Given knowledge and proper understanding of these and many other risks, people still choose to join the military. If high school students do want to join, recruitment centers are always available to those who are interested. There’s absolutely no reason that we, as a socially responsible society, should be actively recruiting teenagers into military careers.
It’s Not All Bad
The military reports thousands of cases of recruiter misconduct every year. But most recruiters are legitimately just trying to do their jobs, and many were actually assigned their positions. The US military is not what it was even in the 1990s, in that veteran and family benefits are steadily increasing. Whereas 15 years ago, the Army, for example, essentially took the position of, “we didn’t recruit your spouse,” now families are treated with significantly more care. When a child in an Army family reaches high school, that family can apply for stabilization so that their child can complete school in the same location. You’ll also travel outside of combat, and learn highly relevant job skills. Finally, many military positions provide full medical (including dental, etc.) benefits for life.

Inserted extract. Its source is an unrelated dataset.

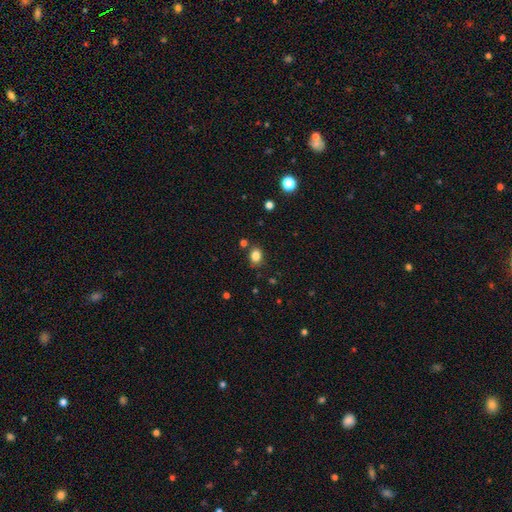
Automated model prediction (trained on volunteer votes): A smooth galaxy with no disk features (83%) that is in between round and cigar-shaped (61%). Merging: none (81%).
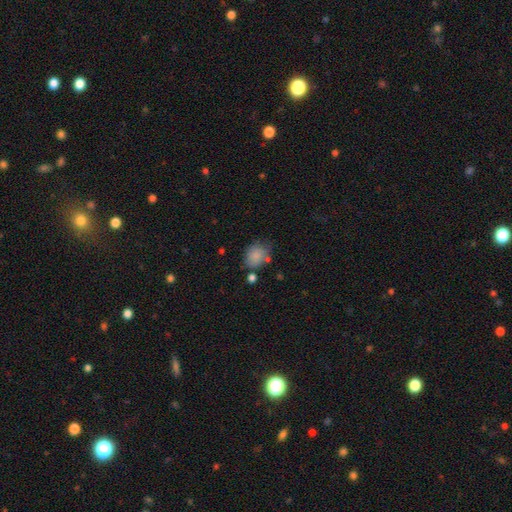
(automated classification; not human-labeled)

If you’re set on joining the military, ask about ROTC options for college—while this is a competitive program, you’ll graduate from college without student loans, and as an officer in your chosen branch of the military. And while there are options to attend college and participate in the military at the same time, hold off—there are many cases of students being deployed before their education was completed.
Army Staff Sergeant Matthew Cogburn, a husband and father, is a veteran of both Afghanistan and Iraq, and was deployed within the US to aid in communications post-hurricane Katrina. He feels confident that he would have become a mature adult sooner had he joined the military earlier in his life.
“I probably should have joined the Army before I went to college,” he said, “I would have gotten better grades. You learn discipline, responsibility, and you grow up.”